Work instruction:
Using the terms of sale below, answer these questions:
1. Which company is defined as the Seller?
2. According to the terms, what purpose do the headings serve?
3. When Goods are delivered in instalments, what does each instalment constitute?

| TERMS AND CONDITIONS OF SALE |
| |
| DEFINITIONS AND INTERPRETATION |
1.1 In these Conditions:
Contract means any contract for the sale of goods and/or the supply of services between us and you into which these Conditions are incorporated;
Conditions means the standard terms and conditions of sale set out herein, including any special terms and conditions agreed in writing by us and attached hereto;
Goods means the goods and/or services which we shall supply in accordance with these Conditions, details of which are set out overleaf;
Seller means IP Interplast UK Limited, and “us” and “our” shall be construed accordingly;
Buyer means the customer or purchaser of the Goods whose details are set out overleaf, and “your” shall be construed accordingly.
1.2 The headings in these Conditions are for convenience only and shall not affect their interpretation.
1.3 All rights expressly reserved by or granted to us by these Conditions shall be without prejudice to any other rights which we may have from time to time.
1.4 Unless expressly stated otherwise, where rights and decisions are to be exercised or made at our discretion, then we shall be under no duty or obligation to you to justify or provide a reason for the decision. |
| BASIS OF SALE |
2.1 These Conditions shall apply to all Contracts for the sale of Goods by us to you to the exclusion of all other terms and conditions including any terms or conditions which you may purport to apply under any purchase order, and no variation of these Conditions shall be binding unless agreed in writing by us and attached hereto. These Conditions set out the entire agreement to the exclusion of all other terms and conditions and override and nullify All previous Terms and Conditions specified by us at any time in the past.
2.2 Our employees or agents are not authorised to make any representations concerning the Goods unless confirmed by us in writing. In entering into a Contract you acknowledge that you do not rely on any such representations which are not so confirmed.
2.3 Where the Goods are to be delivered by instalments, each instalment shall constitute a separate Contract. Failure by us to deliver any instalment shall not entitle you to treat the Contract as repudiated.
2.4 All specifications, drawings and particulars of prices, weights, dimensions and performance issued by us are approximate only and are not intended to form the basis of any Contract.

[Source data]
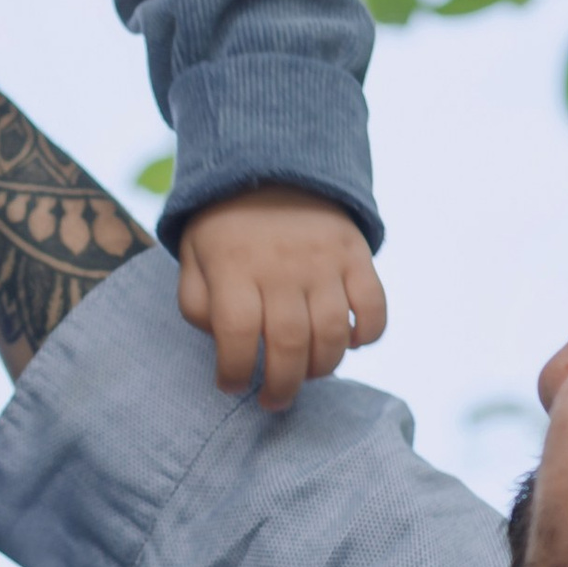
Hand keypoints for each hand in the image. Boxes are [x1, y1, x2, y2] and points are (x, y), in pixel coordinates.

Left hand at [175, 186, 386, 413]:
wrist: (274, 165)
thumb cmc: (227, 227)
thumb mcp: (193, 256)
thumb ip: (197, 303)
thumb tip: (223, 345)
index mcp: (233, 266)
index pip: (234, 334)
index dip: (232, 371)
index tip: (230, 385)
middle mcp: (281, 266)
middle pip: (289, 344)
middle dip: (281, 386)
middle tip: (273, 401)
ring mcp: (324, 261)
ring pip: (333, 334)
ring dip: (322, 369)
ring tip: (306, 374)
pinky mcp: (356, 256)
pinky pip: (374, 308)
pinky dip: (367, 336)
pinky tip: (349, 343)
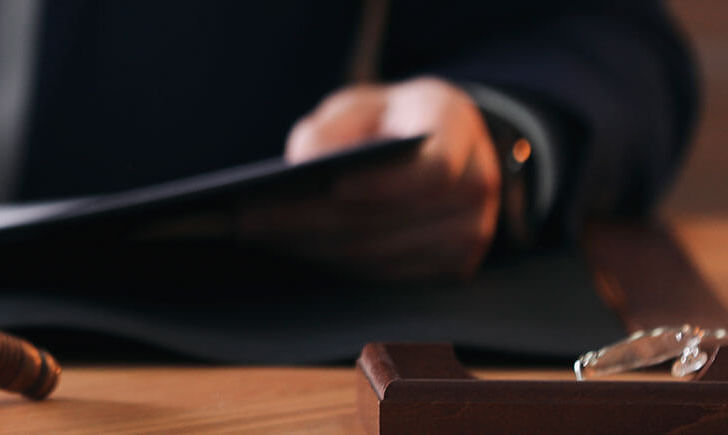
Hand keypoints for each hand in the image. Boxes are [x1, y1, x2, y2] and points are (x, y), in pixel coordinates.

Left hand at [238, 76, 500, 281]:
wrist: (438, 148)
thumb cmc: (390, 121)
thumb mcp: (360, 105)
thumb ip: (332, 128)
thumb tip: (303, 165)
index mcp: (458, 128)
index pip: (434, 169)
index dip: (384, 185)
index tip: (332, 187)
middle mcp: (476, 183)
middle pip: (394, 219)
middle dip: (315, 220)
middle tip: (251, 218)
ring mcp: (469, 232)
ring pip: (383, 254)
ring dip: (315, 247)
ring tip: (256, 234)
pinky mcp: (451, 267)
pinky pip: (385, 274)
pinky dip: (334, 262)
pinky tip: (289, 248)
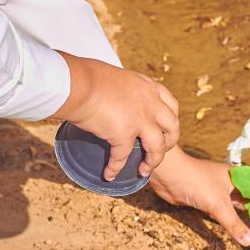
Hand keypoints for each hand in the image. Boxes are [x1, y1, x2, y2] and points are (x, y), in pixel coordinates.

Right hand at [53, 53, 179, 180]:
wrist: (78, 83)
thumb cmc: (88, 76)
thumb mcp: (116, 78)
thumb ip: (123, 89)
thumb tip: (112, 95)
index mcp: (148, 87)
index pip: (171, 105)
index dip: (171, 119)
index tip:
==
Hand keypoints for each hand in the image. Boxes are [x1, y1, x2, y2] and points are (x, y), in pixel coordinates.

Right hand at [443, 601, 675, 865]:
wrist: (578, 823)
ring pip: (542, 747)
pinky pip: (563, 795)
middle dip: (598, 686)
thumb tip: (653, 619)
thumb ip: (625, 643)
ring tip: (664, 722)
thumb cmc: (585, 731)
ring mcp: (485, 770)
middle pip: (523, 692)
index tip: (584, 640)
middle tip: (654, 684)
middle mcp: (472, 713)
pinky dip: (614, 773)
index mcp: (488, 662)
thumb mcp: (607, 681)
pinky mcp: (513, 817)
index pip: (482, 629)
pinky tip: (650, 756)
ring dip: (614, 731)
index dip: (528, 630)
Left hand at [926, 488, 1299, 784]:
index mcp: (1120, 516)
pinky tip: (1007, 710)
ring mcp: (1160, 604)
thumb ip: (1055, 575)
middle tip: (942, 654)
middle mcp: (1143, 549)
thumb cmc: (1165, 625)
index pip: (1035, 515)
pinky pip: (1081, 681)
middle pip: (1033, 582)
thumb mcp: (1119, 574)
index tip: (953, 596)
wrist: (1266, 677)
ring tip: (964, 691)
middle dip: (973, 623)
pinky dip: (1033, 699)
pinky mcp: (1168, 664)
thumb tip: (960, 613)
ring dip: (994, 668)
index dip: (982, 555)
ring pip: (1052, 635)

Solution to the problem:
1. IP Interplast UK Limited.
2. They are for convenience only and do not affect the interpretation of the Conditions.
3. A separate Contract.